What can I run on a single 3090 and my system ram is only 32gb, i do machine learning but in between would be fun to try running a local model, would be nice to get reasonable performance, i find myself using deepseek recently so wonder if thats the best local model
>>
>>108498487
i know it would make logprob very uninteresting well im running one rn
>>
>>108498231
Is it better these days? The last time I tested it, it didn't do any better than the normal bartowski quants, actually it seemed even a bit worse.
>>
>>108498516
https://outsidetext.substack.com/p/how-does-a-blind-model-see-the-earth
>>
unsloth-Mistral-Small-4-119B-2603-MXFP4_MOE

Surprisingly good considering how bad mistral 4 was.

>>108498516
It's more or less same as all other anons: I make 450 requests, each like this:

Imagine the location at given coordinates.
I want to know if there is ocean/sea there (if so, reply: ocean), or anything else - land, lakes, rivers, mountains, etc (if so, reply: land).
The coordinates are: latitude={lat}° and longitude={lon}°

Your options:

1 = ocean
2 = land

Reply with just a single digit.


And then I look at the probabilities of 1 and 2 in the response token.

You can run a 24B at 4bit easily, via llama-cpp.

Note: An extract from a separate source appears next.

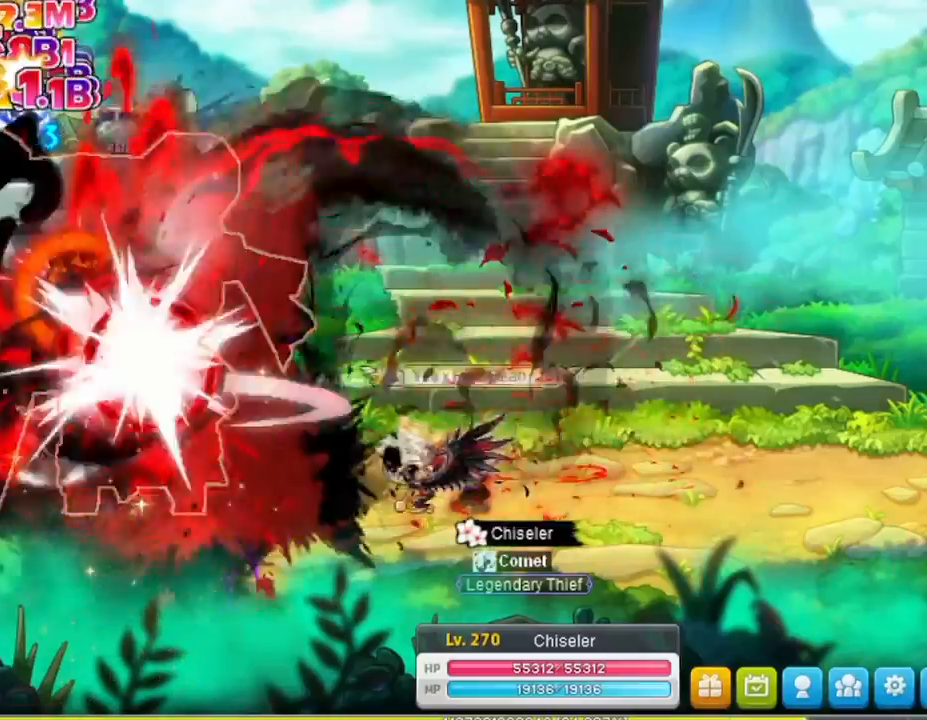
{"keys": ["ctrl"], "events": [[100, "z", "up"], [233, "ctrl", "down"]]}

Devstral, for example.

>>108498519
It's not about being uninteresting, it's that if I ask to generate only one token of a thinking model, that token will be <thinking> or its equivalent - entirely unrelated to the request.
>>
>>108498548
to be fair i could draw you a not too shitty map of the world right now, but if you were to ask me to guess by long and lat, i'd have no clue and the resulting map would look nothing like what i'd have drawn.
>>
bartowski-zai-org_GLM-4.7-Flash-Q6_K_L

>>108498559
It's a test of knowledge of geography, of what is located where, not of how well the text generation model can draw.
>>
>>108498548
I want a coding/agentic model though less so creative kind of like codex i guess, but more like anthropic
>>
File: dipsyOfCourse.png (1.55 MB, 1024x1024)
1.55 MB
1.55 MB PNG
>>108498513
>>
bartowski-nvidia_Nemotron-3-Super-120B-A12B-IQ3_M

>>108498599
Yes, you can have that. Devstral can work, Qwen 30B-3A, Qwen 27B... They are of course all going to be worse than big corpo models, by a lot. But you can.
>>
https://github.com/PrismML-Eng/Bonsai-demo/blob/main/1-bit-bonsai-8b-whitepaper.pdf
The paper doesn't explain much how they did it right? That means we can't really reproduce it? You know what? To me that's the proof it's a real deal, when it's a meme they don't hesitate to share the garbage, but when it's actually good they tend to hide the secret sauce
>>
>>108498645
Their 8B is worse than 3Bs... How did they do it?????
>>
>>108498559
Imagine your drawn map and then pick a point on the map according to lat/long. You just have to know what the maximum and minimum value is and then you're just guessing distances from the centre.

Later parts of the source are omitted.